Setting Terms of Debate

Tuesday, July 31, 2018

Have this guy free to create new marvels -- or have a bunch of busybodies chain us all down behind our backs? (Image via Pixabay.)
Writing for the the Foundation for Economic Education, economist Richard Ebeling writes an essay titled, "Socialism, Like Dracula, Rises Again from the Grave." Although the whole thing is worth a read, I think the most valuable point it raises pertains to how advocates of the capitalist alternative can make our cases. The example is negative, but it is part of the answer to what the likes of Alexandria Ocasio-Cortez seem to be doing, which is not quite as simple as shouting "free stuff!" just as people enter their voting booths. The below is the beginning of a section titled, "'Democratic Socialism' Means the Tyranny of the Meddler":
Since everything would be politicized with government involvement even more than currently in America to supply this promised "free" life of material post-scarcity existence, democratic decision-making would be extended to, well, everything.
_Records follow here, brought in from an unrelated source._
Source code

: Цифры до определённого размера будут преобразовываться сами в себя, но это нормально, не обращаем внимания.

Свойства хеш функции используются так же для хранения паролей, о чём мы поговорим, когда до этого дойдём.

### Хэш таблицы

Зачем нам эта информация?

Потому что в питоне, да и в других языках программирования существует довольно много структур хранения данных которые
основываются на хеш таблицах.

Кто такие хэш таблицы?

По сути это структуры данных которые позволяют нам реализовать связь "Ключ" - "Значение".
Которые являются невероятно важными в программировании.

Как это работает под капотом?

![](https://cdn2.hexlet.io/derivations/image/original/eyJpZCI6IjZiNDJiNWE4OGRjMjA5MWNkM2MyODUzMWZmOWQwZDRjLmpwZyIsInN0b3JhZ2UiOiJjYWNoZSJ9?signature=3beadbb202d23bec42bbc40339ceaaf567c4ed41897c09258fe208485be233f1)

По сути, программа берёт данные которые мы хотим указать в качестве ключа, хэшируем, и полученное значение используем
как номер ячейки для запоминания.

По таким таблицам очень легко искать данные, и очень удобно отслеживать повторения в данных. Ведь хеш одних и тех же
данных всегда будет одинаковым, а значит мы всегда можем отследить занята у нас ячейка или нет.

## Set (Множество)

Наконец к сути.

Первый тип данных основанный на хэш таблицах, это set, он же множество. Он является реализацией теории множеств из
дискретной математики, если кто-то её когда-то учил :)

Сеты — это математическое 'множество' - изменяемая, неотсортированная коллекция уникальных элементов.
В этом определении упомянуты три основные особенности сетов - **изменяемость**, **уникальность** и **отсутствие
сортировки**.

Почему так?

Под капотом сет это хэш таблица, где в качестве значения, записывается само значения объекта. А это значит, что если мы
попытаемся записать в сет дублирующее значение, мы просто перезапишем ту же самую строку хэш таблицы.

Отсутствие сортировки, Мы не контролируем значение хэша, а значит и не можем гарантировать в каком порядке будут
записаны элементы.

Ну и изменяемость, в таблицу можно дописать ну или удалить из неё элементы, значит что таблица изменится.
The [Democratic Socialists of America] says the U.S. Senate should be abolished, and the entire electoral process replaced with a system of proportional representation in more directly democratically elected bodies. There would be "civilian boards for various government services, program councils (at the national, state, and local levels) for those who receive government services, and municipal and state-level citizens assemblies that would be open to all that would be tasked with making budget decisions." [bold added]
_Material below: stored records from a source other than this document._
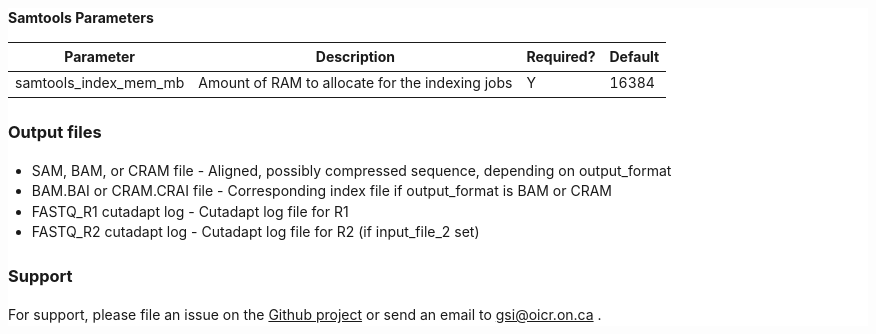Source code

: **Samtools Parameters**

Parameter           | Description  | Required? | Default
--------------------|--------------|--------|----------
samtools_index_mem_mb | Amount of RAM to allocate for the indexing jobs | Y | 16384


### Output files

* SAM, BAM, or CRAM file - Aligned, possibly compressed sequence, depending on output_format
* BAM.BAI or CRAM.CRAI file - Corresponding index file if output_format is BAM or CRAM
* FASTQ_R1 cutadapt log - Cutadapt log file for R1
* FASTQ_R2 cutadapt log - Cutadapt log file for R2 (if input_file_2 set)

### Support
For support, please file an issue on the [Github project](https://github.com/oicr-gsi) or send an email to gsi@oicr.on.ca .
Ebeling explores the implications of this further, noting that while most of us are busy with the work of our lives, the primary participants in these "civilian boards" would be "people with too much time on their hands possessing political and ideological axes to grind." (I recall reading that this happened during the height of the (initial phase of the) "occupy" movement, to the boards they used to run their encampments.) In other words, while the current crop of socialists are inviting people to imagine a utopia, Ebeling is improving their imaginations by grounding them in reality. As, I believe Yaron Brook of the Ayn Rand Institute once indicated in a podcast, many young voters support socialism because they mistakenly believe it will improve their lives personally -- an imperfectly selfish motive. Part of addressing this imperfection is to help some of these people see how their lives really will be affected personally, but long before the deadlier consequences of socialism begin setting in. (Although starvation and death are hazards, they seem far off to most voters, making it too easy for people like Bernie Sanders to plead that they aren't talking about the same thing as Soviet Russia -- or even Venezuela.)
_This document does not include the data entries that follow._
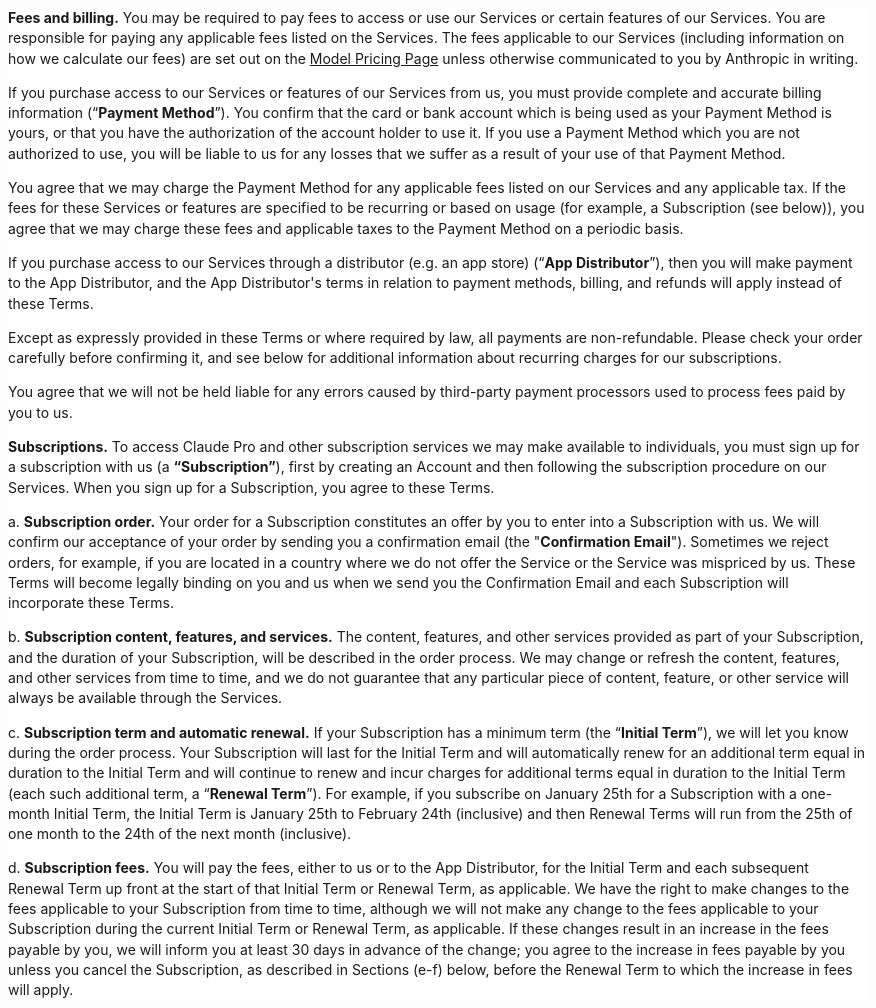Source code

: **Fees and billing.** You may be required to pay fees to access or use our Services or certain features of our Services. You are responsible for paying any applicable fees listed on the Services. The fees applicable to our Services (including information on how we calculate our fees) are set out on the [Model Pricing Page](https://www.anthropic.com/pricing) unless otherwise communicated to you by Anthropic in writing.

If you purchase access to our Services or features of our Services from us, you must provide complete and accurate billing information (“**Payment Method**”). You confirm that the card or bank account which is being used as your Payment Method is yours, or that you have the authorization of the account holder to use it. If you use a Payment Method which you are not authorized to use, you will be liable to us for any losses that we suffer as a result of your use of that Payment Method.

You agree that we may charge the Payment Method for any applicable fees listed on our Services and any applicable tax. If the fees for these Services or features are specified to be recurring or based on usage (for example, a Subscription (see below)), you agree that we may charge these fees and applicable taxes to the Payment Method on a periodic basis.

If you purchase access to our Services through a distributor (e.g. an app store) (“**App Distributor**”), then you will make payment to the App Distributor, and the App Distributor's terms in relation to payment methods, billing, and refunds will apply instead of these Terms.

Except as expressly provided in these Terms or where required by law, all payments are non-refundable. Please check your order carefully before confirming it, and see below for additional information about recurring charges for our subscriptions.

You agree that we will not be held liable for any errors caused by third-party payment processors used to process fees paid by you to us.

**Subscriptions.** To access Claude Pro and other subscription services we may make available to individuals, you must sign up for a subscription with us (a **“Subscription”**), first by creating an Account and then following the subscription procedure on our Services. When you sign up for a Subscription, you agree to these Terms.

a. **Subscription order.** Your order for a Subscription constitutes an offer by you to enter into a Subscription with us. We will confirm our acceptance of your order by sending you a confirmation email (the "**Confirmation Email**"). Sometimes we reject orders, for example, if you are located in a country where we do not offer the Service or the Service was mispriced by us. These Terms will become legally binding on you and us when we send you the Confirmation Email and each Subscription will incorporate these Terms.

b. **Subscription content, features, and services.** The content, features, and other services provided as part of your Subscription, and the duration of your Subscription, will be described in the order process. We may change or refresh the content, features, and other services from time to time, and we do not guarantee that any particular piece of content, feature, or other service will always be available through the Services.

c. **Subscription term and automatic renewal.** If your Subscription has a minimum term (the “**Initial Term**”), we will let you know during the order process. Your Subscription will last for the Initial Term and will automatically renew for an additional term equal in duration to the Initial Term and will continue to renew and incur charges for additional terms equal in duration to the Initial Term (each such additional term, a “**Renewal Term**”). For example, if you subscribe on January 25th for a Subscription with a one-month Initial Term, the Initial Term is January 25th to February 24th (inclusive) and then Renewal Terms will run from the 25th of one month to the 24th of the next month (inclusive).

d. **Subscription fees.** You will pay the fees, either to us or to the App Distributor, for the Initial Term and each subsequent Renewal Term up front at the start of that Initial Term or Renewal Term, as applicable. We have the right to make changes to the fees applicable to your Subscription from time to time, although we will not make any change to the fees applicable to your Subscription during the current Initial Term or Renewal Term, as applicable. If these changes result in an increase in the fees payable by you, we will inform you at least 30 days in advance of the change; you agree to the increase in fees payable by you unless you cancel the Subscription, as described in Sections (e-f) below, before the Renewal Term to which the increase in fees will apply.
Indicating the more immediate negative consequences is a good point of entry, but we can improve on this by recalling what Alex Epstein has said in The Moral Case for Fossil Fuels about the way people argue today: There is a strong tendency -- often by people on the left arguing against some aspect or benefit of capitalism -- to focus on the negatives to the near exclusion of the positives (e.g., honing in on the fact that petroleum use can cause pollution, but glossing over the numerous benefits of same). Debunking socialism is important, but we must remember that much of its momentum relies on taking for granted the many benefits of the capitalist aspects of our mixed economy. In addition to debunking socialism, we should also speak up for capitalism at relevant points, including by more directly appealing to self-interest. Furthermore, such more direct appeals ought to clarify, whenever possible, that the rational pursuit of self-interest (which most emphatically does not include taking things from other people) is virtuous.

As that last sentence demonstrates, there is great confusion about morality and politics in our culture today, to the point that advocates of the pursuit of happiness are practically dragged into a defensive posture at the outset, by the need to clarify basic terms. We have to learn how to quickly shift to offense, however, or we will allow ourselves to be defeated miss out on opportunities to win -- by making our case for justice and prosperity.